After the process has started, there is always a block that has the desirable flat top end surface for each restart of the process after an interruption. However, the process can be carried out essentially continuously by cutting off block 54 from time to time. Das'Rahmengestell 31 allows easy access to the block for this purpose. However, in some cases it will be preferable to completely remove the block when it has grown so large that if it continued to grow it could not be removed from the apparatus. So much of it can then be cut off and put to use to leave a starting block just enough to restart the process.

The molten salt 56 solidifies when the process is interrupted; however, the salt can be extracted through the sealing ring 14 when the anode 10 is pulled out; the housing 25 can also be made in two parts so that its upper part can be easily removed. If desired, the salt can also be tapped in the molten state.

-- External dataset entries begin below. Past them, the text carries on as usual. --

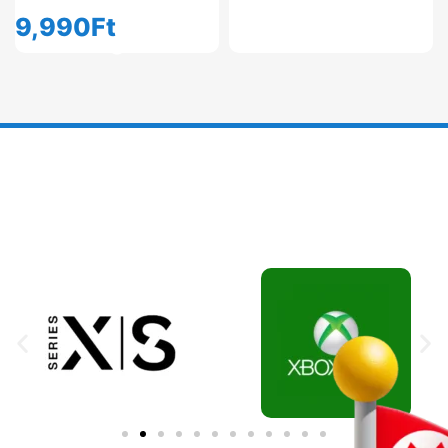
9,990
Ft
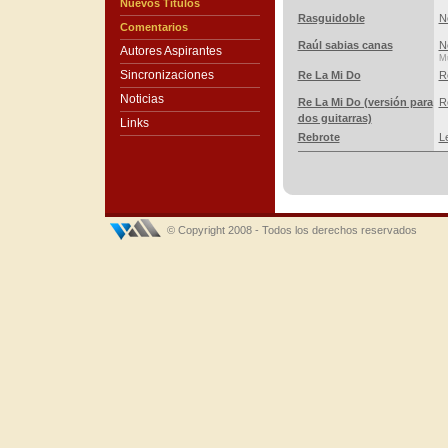
Nuevos Títulos
Rasguidoble
N
Comentarios
Raúl sabias canas
N
Autores Aspirantes
Mú
Sincronizaciones
Re La Mi Do
R
Noticias
Re La Mi Do (versión para
R
dos guitarras)
Links
Rebrote
L
© Copyright 2008 - Todos los derechos reservados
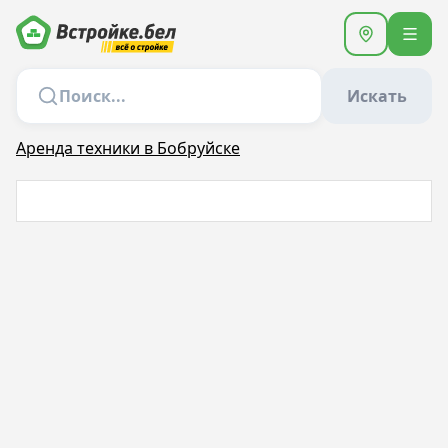
Искать
Аренда техники в Бобруйске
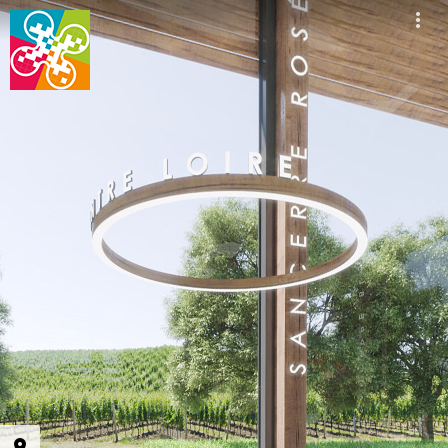
Centre Loire
Quincy - Haute Victoire
Menetou-Salon Rouge - Le Prieuré des Aublats
Menetou-Salon Blanc - Le Prieuré des Aublats
Châteaumeillant - Solissime
Coteaux du Giennois - Terre de Fumé
S'évader
Le climat et les saisons
Extérieur
Entrée
Sancerre Rouge
Sancerre Blanc
Sancerre Rosé
Salon
Pouilly Fumé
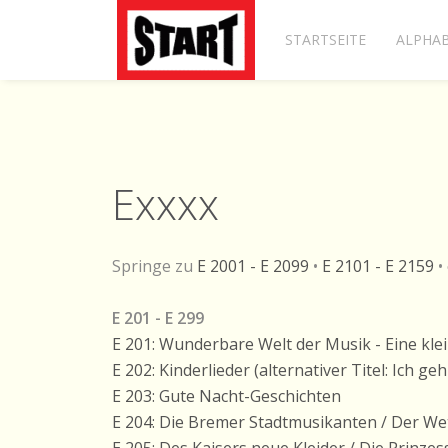
STARTSEITE
ALPHAB
Exxxx
Springe zu
E 2001 - E 2099
•
E 2101 - E 2159
•
E 201 - E 299
E 201: Wunderbare Welt der Musik - Eine kle
E 202: Kinderlieder (alternativer Titel: Ich ge
E 203: Gute Nacht-Geschichten
E 204: Die Bremer Stadtmusikanten / Der Wet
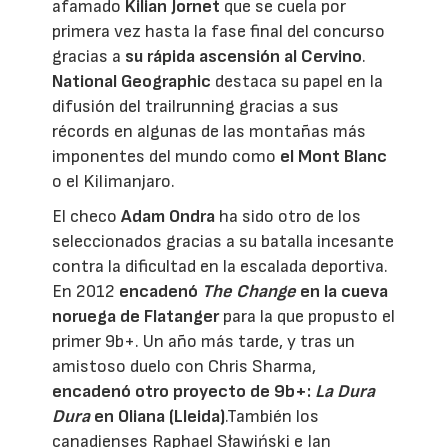
afamado
Kilian Jornet
que se cuela por
primera vez hasta la fase final del concurso
gracias a
su rápida ascensión al Cervino
.
National Geographic
destaca su papel en la
difusión del trailrunning gracias a sus
récords en algunas de las montañas más
imponentes del mundo como
el Mont Blanc
o el Kilimanjaro.
El checo
Adam Ondra
ha sido otro de los
seleccionados gracias a su batalla incesante
contra la dificultad en la escalada deportiva.
En 2012
encadenó
The Change
en la cueva
noruega de Flatanger
para la que propusto el
primer 9b+. Un año más tarde, y tras un
amistoso duelo con Chris Sharma,
encadenó otro proyecto de 9b+:
La Dura
Dura
en Oliana (Lleida)
.También los
canadienses Raphael Sławiński e Ian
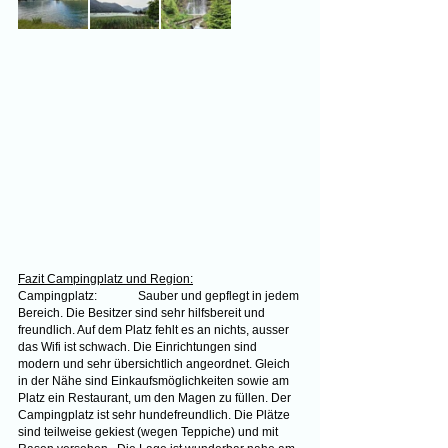
Fazit Campingplatz und Region:
Campingplatz:	Sauber und gepflegt in jedem 
Bereich. Die Besitzer sind sehr hilfsbereit und 
freundlich. Auf dem Platz fehlt es an nichts, ausser 
das Wifi ist schwach. Die Einrichtungen sind 
modern und sehr übersichtlich angeordnet. Gleich 
in der Nähe sind Einkaufsmöglichkeiten sowie am 
Platz ein Restaurant, um den Magen zu füllen. Der 
Campingplatz ist sehr hundefreundlich. Die Plätze 
sind teilweise gekiest (wegen Teppiche) und mit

The strength and the voltage of the operating current need not depend to a large extent on the size of the cell. In small laboratory-like systems, 20 V at 200 A are sufficient for the very rapid initial melting of the salt in an electric arc. The electrolysis can then proceed at a lower voltage and a much higher current, e.g. B. at 5 V and 1500 A. This information is for explanation only; the values can vary between wide limits. In industrial plants, the electrolysis current will have a strength of many thousands of amperes while the voltage per cell is still relatively low.

Claims (2)

PATENT CLAIMS: 1. Process for the production of titanium in massive form from titanium carbide by fused-salt electrolysis, characterized in that the electrolysis in a molten salt whose melting point and density are below those of titanium and whose boiling point is above the melting point of titanium, preferably from calcium chloride, Calcium, magnesium or strontium fluoride or mixtures of these salts is carried out at a bath temperature above the melting point of titanium, the liquid deposited titanium being collected in a sump at the bottom of the cell and solidified. 2. The method according spoke 1, characterized in that a mixture of titanium carbide with smaller amounts of titanium nitride and lower titanium oxides is used as the starting material. 3. The method according to claim 1 or 2, characterized in that a titanium block closing the cell at the bottom is used as the cathode, on which the sump is formed from the liquid deposited titanium, which then solidifies on the block. 4. The method according to any one of claims 1 to 3, characterized in that the salt mass serving as the electrolyte is melted by an arc ignited between the titanium compound used as the starting material and the titanium block, then the arc is extinguished and the titanium compound as the anode and the titanium block as The cathode is used when a current is supplied so strong that the molten state of the salt is maintained and metallic titanium is deposited in the liquid state on the titanium block from the titanium compound. 5. The method according to claim 4, characterized in that the anode is lowered to ignite the arc and is raised again after the electrolyte has melted in order to extinguish the arc. 6. Device for performing the method according to claim 1, characterized by a lifting and lowering device supporting the titanium block. Considered publications: German Patent Specifications No. 263 301, 334 475; British Patent No. 678,807; French Patent No. 1070 238; Magazine "Metall", 8 (1954), p. 349.